Тогда я занялась второй сумкой – той, что потяжелее. В ней нашлись старая одежда и лоскутки. Сверху лежал детский комбинезончик в ромашках, напомнивший мне тот, что я вчера видела на Джунипер. Под ним – разрисованная воронами юбка с порванным краем и сломанной молнией, а еще поношенный свитер в мультяшных динозаврах. Вышитые салфетки, отрезы винтажных тканей, желтая хлопковая занавеска с помпончиками по краю и даже цветастая скатерть с большим розовым пятном посередине…
Будто бы кто-то решил выбросить груду полинявшего после неудачной стирки тряпья. Что, по мнению Эстрель, я должна была со всем этим делать? Допустим, юбку легко можно починить, но пятно со скатерти так просто не выведешь. А детская одежда? А лоскутки?..
Я терялась в догадках и не понимала, почему меня охватывает радостное волнение при виде всего этого добра.
Стоило бы разобрать находки, но тут зазвонил телефон – зазвучал рингтон, установленный на номер моей матери: Бобби Макферрин «Не беспокойся, будь счастлив»[5].
– Привет! – Я повернулась к сумкам спиной, чтобы не отвлекаться.
– Привет-привет, – отозвалась мама. – Все в порядке?
– Конечно.
Я вышла из дома на крыльцо и села в кресло-качалку. Дул сильный ветер. Крыльцо смотрело на запад, и мне представилась прекрасная возможность полюбоваться закатом. Солнце, опускаясь в воду, окрашивало небо в ярко-оранжевые и темно-фиолетовые тона.

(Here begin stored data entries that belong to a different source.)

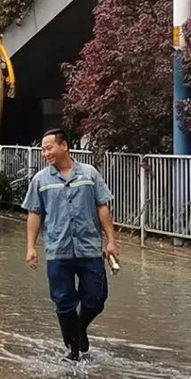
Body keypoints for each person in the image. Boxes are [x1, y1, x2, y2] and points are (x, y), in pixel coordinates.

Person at [23, 129, 120, 362]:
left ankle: (79, 329)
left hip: (89, 247)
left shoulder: (89, 174)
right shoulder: (41, 180)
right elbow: (35, 214)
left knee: (96, 298)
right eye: (43, 150)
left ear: (64, 146)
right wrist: (31, 247)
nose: (45, 153)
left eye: (49, 148)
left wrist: (111, 241)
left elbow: (102, 208)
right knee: (63, 302)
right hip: (58, 249)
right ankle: (72, 350)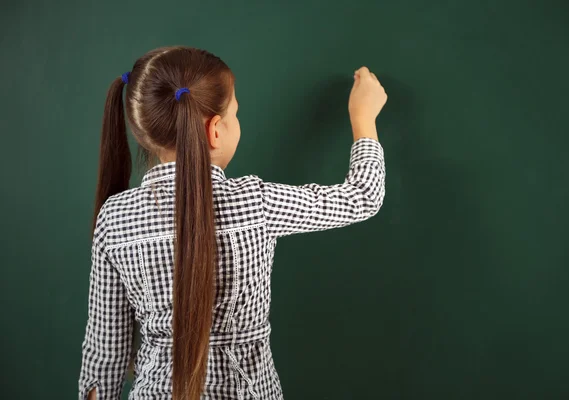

– Как там новая работа? – спросила мама.
– Пока все нормально. – Мне по-прежнему не хотелось рассказывать, что у меня две новых работы. – Комната, которую мне отвели, заставлена коробками, ее еще нужно разобрать, а после я официально перееду.
– Ты же не собираешься таскать тяжести?
– Нет-нет, все нормально! Кстати, в доме живет кошка. Ее зовут Молли. Она отчасти рэгдолл. Очень красивая и до ужаса пушистая! Прямо не верится, что под всем этим мехом прячется живой котик. Пока она меня не жалует, но, думаю, со временем подобреет.
Но маму было не так-то легко сбить с мысли, тем более рассказами о кошке.
– Ты сообщила своему работодателю о проблемах со здоровьем?
Рассказывая маме о новой работе, я немного сгустила краски, прибавила Дезу лет и описала его куда более немощным. Отчасти – чтобы она не волновалась, что я работаю на мужчину. Ведь мама все детство пичкала меня историями о том, сколько опасностей подстерегает девушек на каждом шагу. А я старалась не рисковать, чтобы она не волновалась. И пускай страхи ее не были совсем уж безосновательными, меня они буквально душили.
– Ага, – соврала я и продолжила в том же духе: – У него как-то жила кошка-эпилептик, так что он знает, как действовать в случае чего.
Мама негромко фыркнула.
– Не думаю, что это одно и то же, но лучше, чем ничего. По крайней мере, он представляет, что с тобой может произойти. Просто на всякий случай.
На случай, если припадки возобновятся, – вот что она хотела сказать.
– Ты абсолютно уверена, что готова к такой непростой работе? – не унималась мама. – Милая, я понимаю, тебе одиноко, но разве это лучший выбор?
Я и правда изнывала от одиночества. За всю сознательную жизнь у меня был единственный друг – Александр. От природы я замкнутой не была – меня такой воспитали, и потому дыра, оставшаяся в моей жизни после его ухода, оказалась огромной и глубокой, как океан.